Dilution-Induced Aggregation of Nanoparticles

The ability of nanoparticles to self-assemble forming larger structures is determined by the details of the forces between particles. This mean of interaction has led to novel concepts in self-assembly such as in colloids and Janus particles (type of nanoparticles with two or more physical properties of its surface). Recently, some models that include attractive region or 'patches' on the surface of nanoparticles have been made and predict intricate modes of assembly and these interactions are also important in a range of phenomena including protein aggregation and crystallisation.

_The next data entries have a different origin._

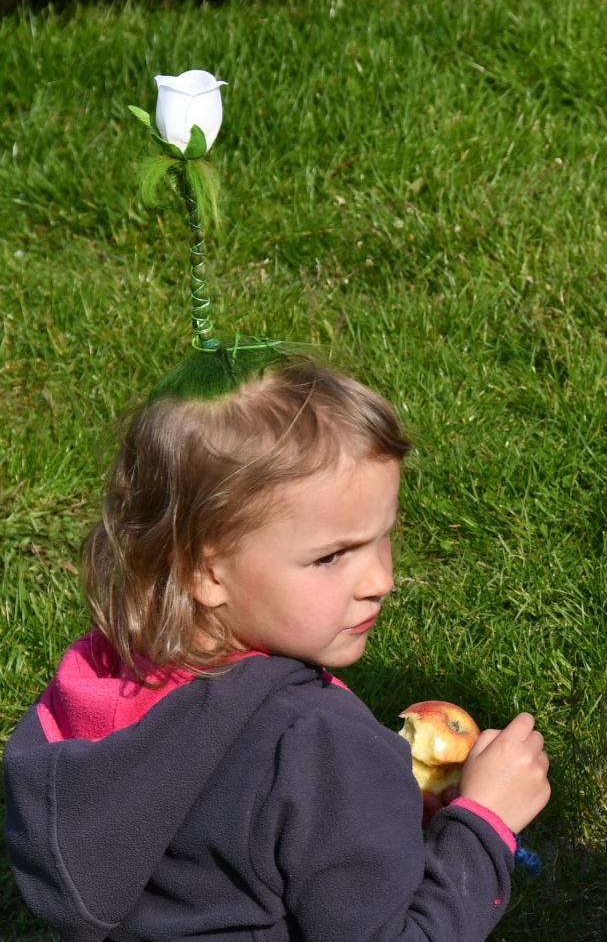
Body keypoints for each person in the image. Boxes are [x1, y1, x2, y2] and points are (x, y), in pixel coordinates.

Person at [4, 356, 551, 942]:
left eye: (383, 535)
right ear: (204, 572)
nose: (381, 580)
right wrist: (484, 824)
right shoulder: (317, 745)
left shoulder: (99, 685)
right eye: (330, 556)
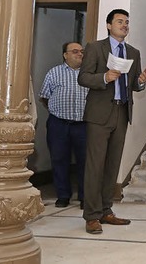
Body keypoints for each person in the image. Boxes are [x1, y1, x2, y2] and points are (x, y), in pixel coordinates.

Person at [78, 9, 146, 235]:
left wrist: (140, 82)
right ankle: (91, 216)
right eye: (120, 21)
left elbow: (134, 85)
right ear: (109, 25)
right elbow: (83, 77)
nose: (124, 25)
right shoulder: (95, 48)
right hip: (99, 114)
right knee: (95, 165)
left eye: (127, 22)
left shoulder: (133, 52)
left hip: (122, 113)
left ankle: (106, 210)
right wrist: (103, 77)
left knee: (112, 166)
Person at [39, 42, 89, 209]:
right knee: (59, 159)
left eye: (81, 51)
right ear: (65, 55)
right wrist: (58, 111)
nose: (79, 54)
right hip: (58, 124)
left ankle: (84, 197)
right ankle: (63, 195)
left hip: (83, 125)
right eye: (75, 51)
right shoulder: (54, 73)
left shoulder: (89, 74)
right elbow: (44, 96)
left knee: (85, 161)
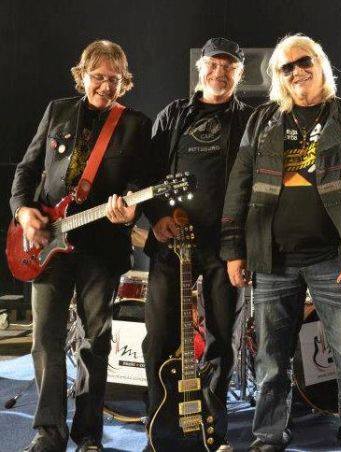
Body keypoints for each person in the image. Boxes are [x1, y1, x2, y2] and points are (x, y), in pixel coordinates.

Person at [221, 34, 341, 452]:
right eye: (287, 67)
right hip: (272, 259)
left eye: (304, 62)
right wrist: (234, 250)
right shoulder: (262, 120)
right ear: (278, 76)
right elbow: (238, 186)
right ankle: (268, 435)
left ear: (321, 64)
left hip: (337, 258)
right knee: (271, 359)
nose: (297, 71)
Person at [10, 40, 153, 452]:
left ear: (125, 82)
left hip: (101, 247)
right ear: (82, 76)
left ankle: (88, 433)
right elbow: (27, 170)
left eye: (114, 79)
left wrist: (130, 210)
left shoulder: (135, 124)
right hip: (47, 242)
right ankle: (49, 432)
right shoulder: (57, 111)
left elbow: (140, 182)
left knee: (96, 340)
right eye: (98, 77)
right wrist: (23, 212)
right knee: (45, 339)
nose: (105, 86)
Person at [141, 37, 253, 451]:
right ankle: (160, 429)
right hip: (173, 244)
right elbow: (148, 174)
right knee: (160, 339)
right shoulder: (173, 115)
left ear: (240, 74)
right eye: (213, 65)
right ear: (200, 67)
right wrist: (157, 218)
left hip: (226, 248)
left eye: (229, 67)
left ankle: (211, 431)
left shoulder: (250, 120)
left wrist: (242, 246)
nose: (220, 73)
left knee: (222, 340)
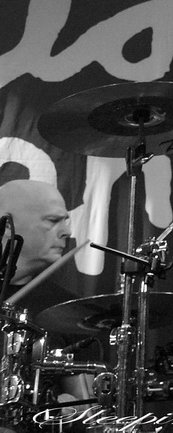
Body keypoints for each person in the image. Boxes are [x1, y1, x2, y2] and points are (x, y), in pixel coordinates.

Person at [1, 179, 96, 428]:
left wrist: (71, 409)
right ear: (7, 225)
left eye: (65, 221)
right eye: (53, 221)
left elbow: (86, 409)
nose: (67, 232)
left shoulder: (70, 310)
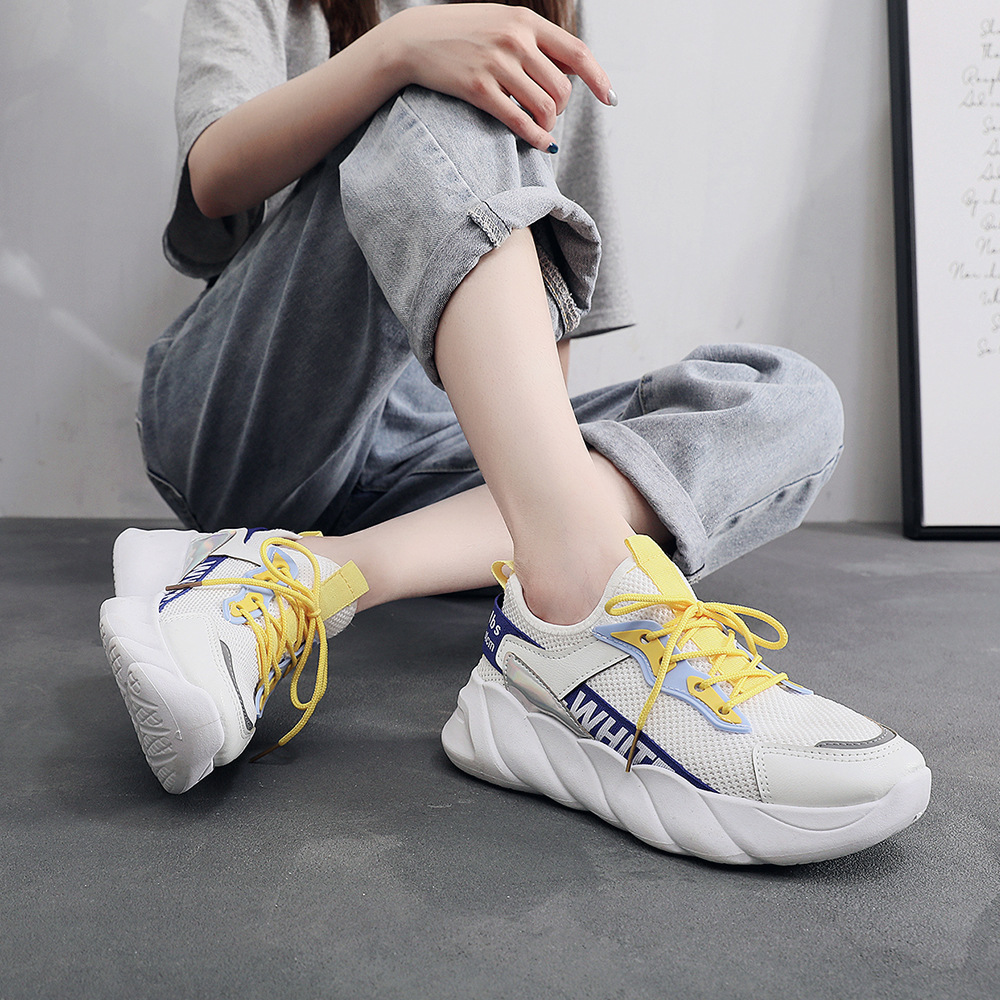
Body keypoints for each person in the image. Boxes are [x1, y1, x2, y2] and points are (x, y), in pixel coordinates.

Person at [100, 0, 930, 865]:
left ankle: (306, 575)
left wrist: (539, 487)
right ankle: (572, 613)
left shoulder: (546, 12)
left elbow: (548, 318)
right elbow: (215, 175)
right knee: (451, 91)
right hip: (255, 416)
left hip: (434, 447)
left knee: (789, 402)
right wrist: (399, 50)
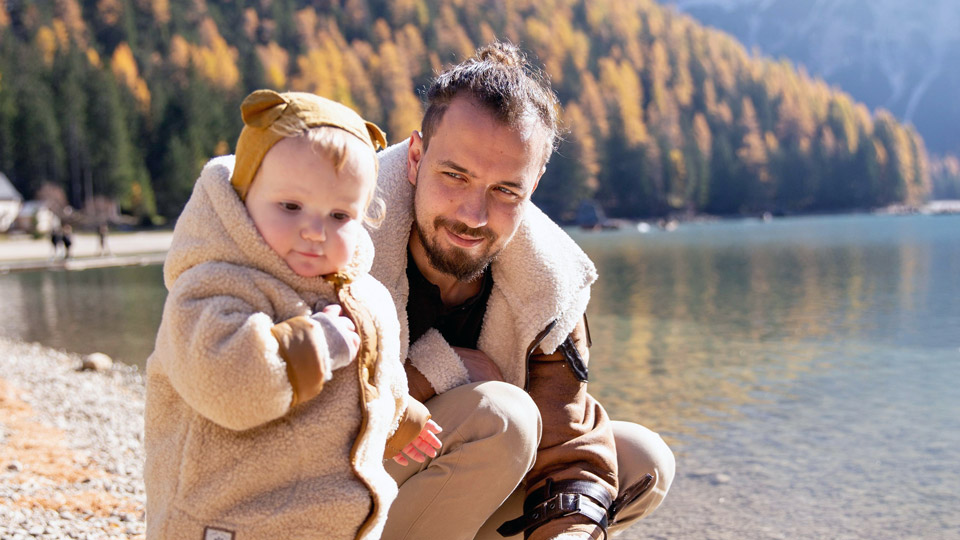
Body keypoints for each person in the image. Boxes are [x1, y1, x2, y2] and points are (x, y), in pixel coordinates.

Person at [367, 42, 676, 540]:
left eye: (505, 190)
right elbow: (295, 410)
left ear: (533, 185)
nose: (474, 215)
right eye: (455, 176)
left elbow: (567, 448)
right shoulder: (333, 234)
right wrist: (441, 370)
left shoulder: (549, 283)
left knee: (641, 461)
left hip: (438, 487)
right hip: (325, 494)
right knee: (502, 417)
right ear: (416, 157)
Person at [144, 90, 439, 540]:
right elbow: (226, 383)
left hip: (328, 522)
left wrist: (401, 419)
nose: (314, 230)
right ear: (243, 197)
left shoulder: (365, 295)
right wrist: (315, 346)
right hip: (223, 521)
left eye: (339, 214)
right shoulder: (213, 286)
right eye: (290, 207)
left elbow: (376, 377)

Example of Janus particles (accessed http://www.pi2.uni-stuttgart.de/cms/index.php?article_id=156)

Meijer's group Eindhoven University of Technology successfully synthesised 6-nm nanoparticles with dynamic hydrophobic patches and it can self-assemble reversibly in water.

The system in this nanoparticles is the fifth generation of urea-adamantyl terminated polypropylene imine) dendrimer as the host molecule for acetic acid moiety.

Fifth-generation urea-adamantyl poly(propylene imine) dendrimer (host) and the ureido acetic acid guest molecule (guest) and its complex.

The acetic acid moiety binds to the host molecule via acid-base interaction with the tertiary amine of the host molecule and the stability of this interaction is enhanced by multiple hydrogen bonding interactions of host-host and host-guest interactions. In this system, the host molecule cannot be dissolved in water directly as the hydrophobic forces between the bare host molecule is too strong even in the presence of guest molecule. However, a guest-host pre-complex can be made in chloroform then transferred into water through the neat state such as thin film.

From the stepwise synthesis, the results of the formed nanoparticles are greatly dependent on the host-to-guest ratio used. If the number of guest molecules n per host molecule is low compared with the number of binding sites B of the host molecule (n/B < 1), a kinetically trapped structure, 'trapped core particle' is formed. In this case, the number of guest molecules is not sufficient enough to cover all the hydrophobic surface, so strong hydrophobic interactions between these particles can happen via those hydrophobic patches.

Formation of aggregates

On the other hand, when the number of guest molecules is higher than number of binding sites, n/B > 1, the binding sites are fully occupied by the guest molecule resulting 'patchy particles'. Interestingly, upon dilution of these particles, change of structure was observed; structural changes was not observed in the first case. The change of structure as the patchy particles were diluted can be explained as the number of bound guest molecules on concentration according Langmuir adsorption isotherm. Hence, upon dilution the hydrophobic patches are uncovered resulting irreversible aggregation forming dimers, trimers, and so on. 

The structures present in solution at different concentration were visualised by cryo-transmission electron microscopy (cryoTEM) and it showed the coexistence of spherical and worm-like object. However, cryoTEM performed at 24.6 mM solution showed a highly branched network with a high density of y-type junctions.

CryoTEM images at 24.6 mM

By comparing 2D and 3D images, it shows that the spherical object originates from worm-like structures viewed head-on with radius corresponding remarkably well with single dendrimer surrounded by guest molecules.

This study shows the reversible nature of the patches due to fast guest-host binding dynamics which can be used to control the number on average present at the surface. This implies the effective valency of the particles can be tuned to form the network of this particles. Besides that, the aggregation of the particles counter-intuitively happens upon dilution and regulated by adsorption equilibrium. Furthermore, this study set as an example of a multi-component supramolecular system with multiple interacting equilibria and could help close the gap between complex biological and colloidal-like system.

Reference
T. M. Hermans, M. A. C. Broeren, N. Gomopoulos, P. van der Schoot, M. H. P. van Genderen, N. A. J. M. Sommerdijk, G. Fytas, and E. W. Meijer, Nature Technology, 2009, 4, 721-726.